Staging of a well-appointed study nods to the sophisticated tastes of the protagonist of “The Gospel According to Paul” as we are introduced to the man himself (#notreally) Paul Keating, if Paul Keating did stand-up, because the show’s early minutes represent an absolutely hilarious rip into our recent run of fellow PMs and observations of how political leadership should look.

This is the show in which writer/performer Jonathan Biggins brilliantly portrays the love-him-or-hate-him PJ Keating in what its program notes is “the first three-dimensional, unauthorised autobiography written by someone else”. Stand-up sensibilities aside, we soon settle into a slideshow of his early years growing up in Bankstown, leaving school at 14, and fledgling Labour Party career, including driving his own bus when campaigning for the seat of Blaxland, through to his time in the spotlight as Treasurer giving the country ‘the recession we had to have’ and then as the 24th Prime Minister of Australia …. all interspersed with insight as to his personal obsessions and very funny observations about the current state of Australian politics.


The history lesson of sorts is also broken up by the occasional song and dance number and some flashbacks to certain pivotal political moments, where Biggins skilfully switches to assumption of Keating’s younger self in delivery. Biggins is a gifted mimic in all instances; his comic timing is exact and his performance is incredibly nuanced in terms of its physicality and through his use of the slightest of gestures and most perfect of pauses and emphasis. It forces the need for conscious reminder that this is not actually the man himself.

With Keating’s zinging sardonic humour at its core, “The Gospel According to Paul” is a well-written and incredibly funny experience that will exceed any audience expectations. The show is about so much more than just fiscal and monetary policy; it is full of fabulous one liners about political personalities of the past and also of our current crop, but also observation of the state of the world in general and how Twitter, for example, will be the death of democracy. Its intimate setting and conversational tone are not only appealing, but mean that it easily flies in what seems like the shortest time.

Biggins in such a skilled performer that he can easily take us from hilarity to pin-drop moments of poignancy in discussion of PJK’s personal-life regrets around his family and marriage to Annita. And his redeliver of part of the Redfern Speech declaration that it was we who did the dispossessing seems especially still significant given the show’s timing during NAIDOC Week.
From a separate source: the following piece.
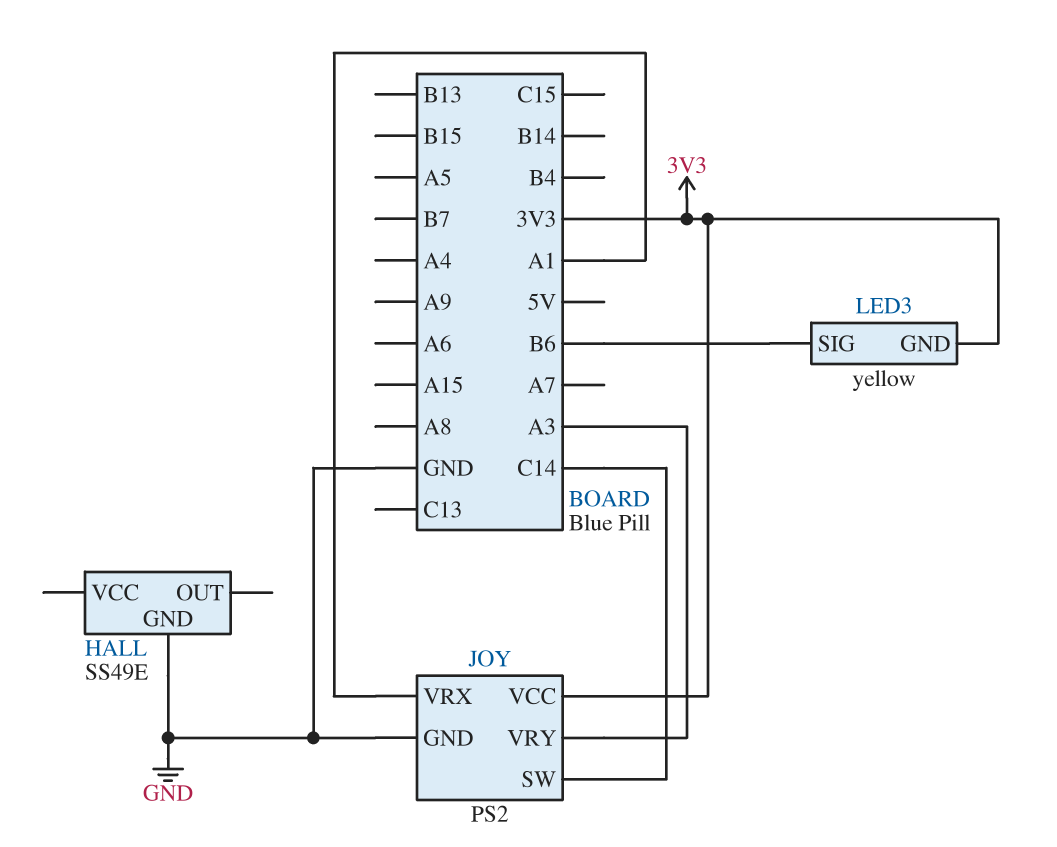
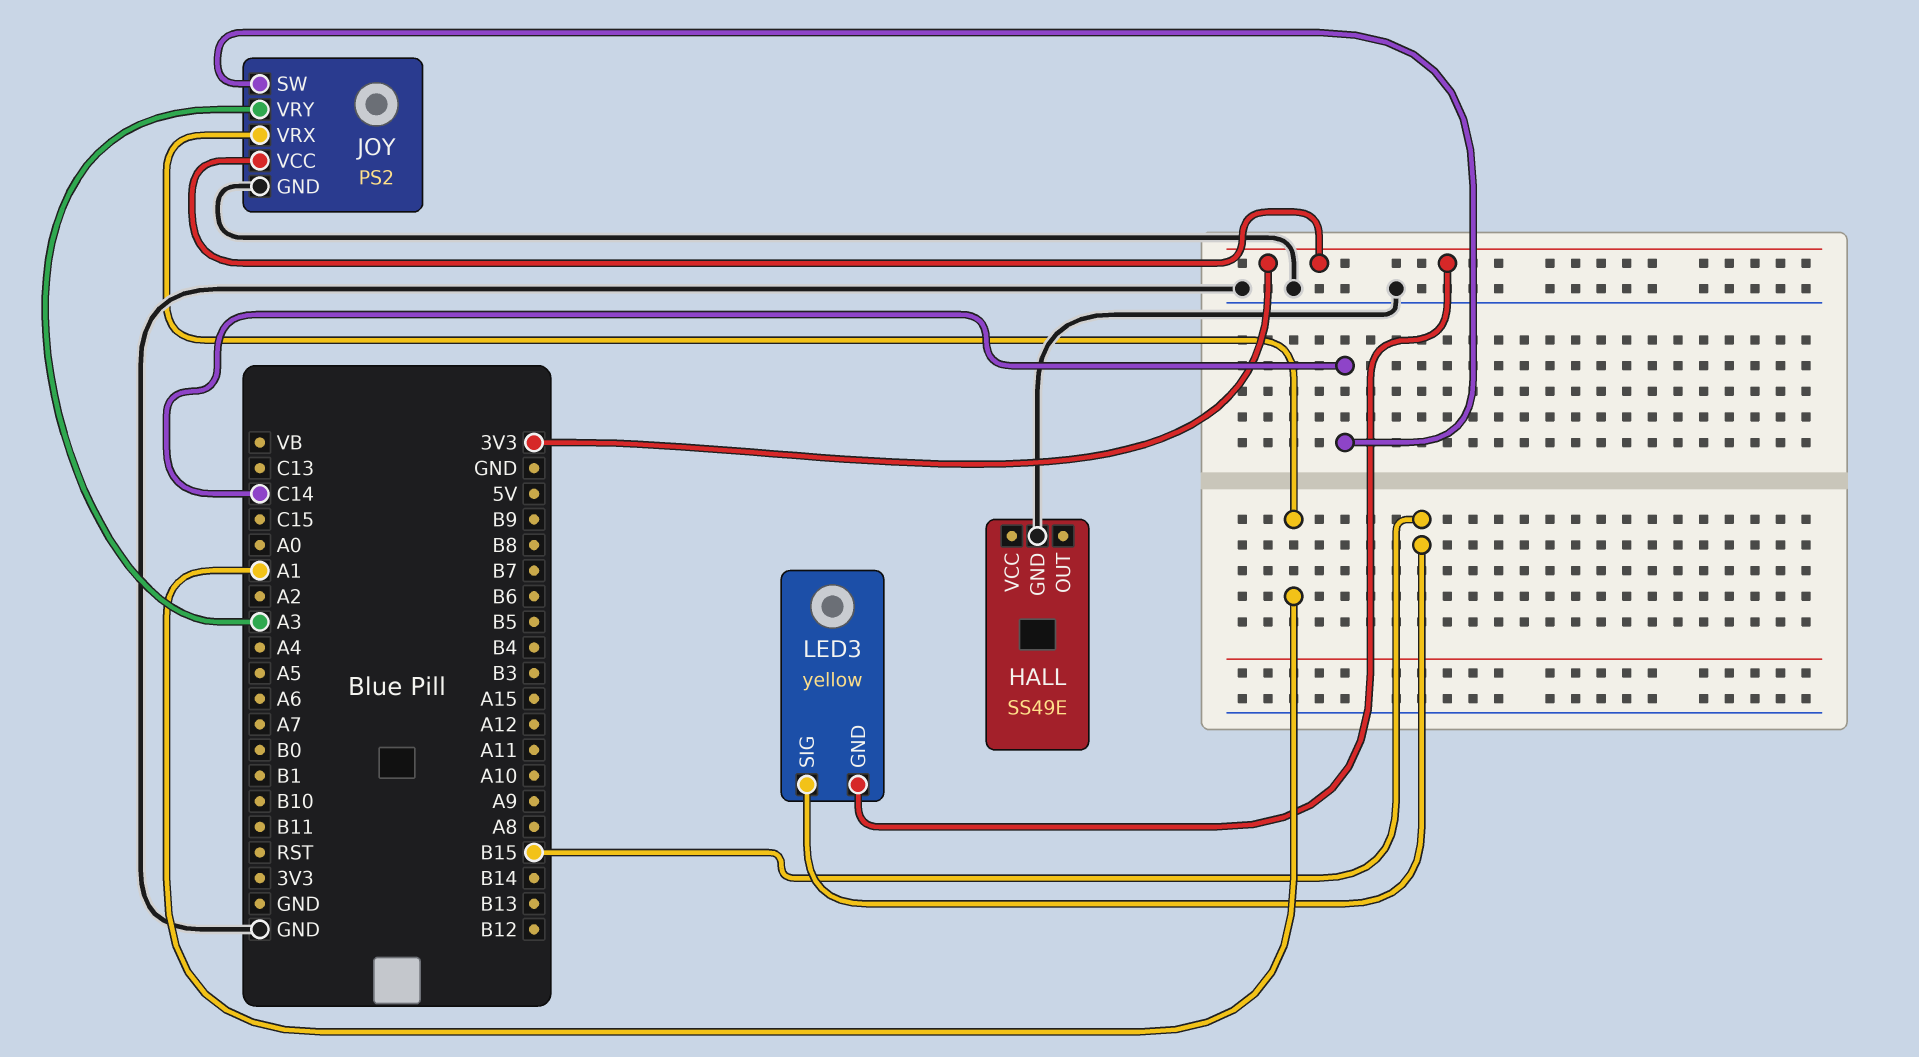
LED3 pin SIG: B6 -> B15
A 90-minute solo show is a tough ask for a performer, especially with a meticulous script weighted with details of past events and political personalities as is the case with “The Gospel According to Paul”, however, this represents no barrier to audience engagement. The show’s writing is incredibility clever, even if some down-south suburb jokes don’t land too well with the Brisbane audience and it seems incomplete without an update mention of Hawke’s recent passing. Of course the unpleasant water under the bridge between Keating and his brother-in-arms Bob Hawke makes an appearance in his recollections and reflection of their years as a team, including how it all was undone by ‘that’ Kirrabilly agreement.  Besides the big stories like this, the show is full of facts and not-recently heard names, interesting in themselves or in recollection of the time, depending on audience vintage.

Directed by Aarne Neeme, Biggins conveys an essential humility to Keating, making the realisation more than just a caricature. Still, there is a clear strength of character at the core of his on-point characterisation, evident in his discussion of what leadership is really about, defense of his decisions and reflection on his legacy resulting from reforms such as the Native Title Act and APEC regional leaders’ forum.

“Judge me not for who am I but what I did,” ‘Keating’ suggests as the evening draws to a close and there is an obvious political persuasion in accompaniment of this request, however, you don’t need to be of a particular political position to appreciate the brilliant theatre on show in this sparkling night of entertainment, evidenced by its deserving standing ovation.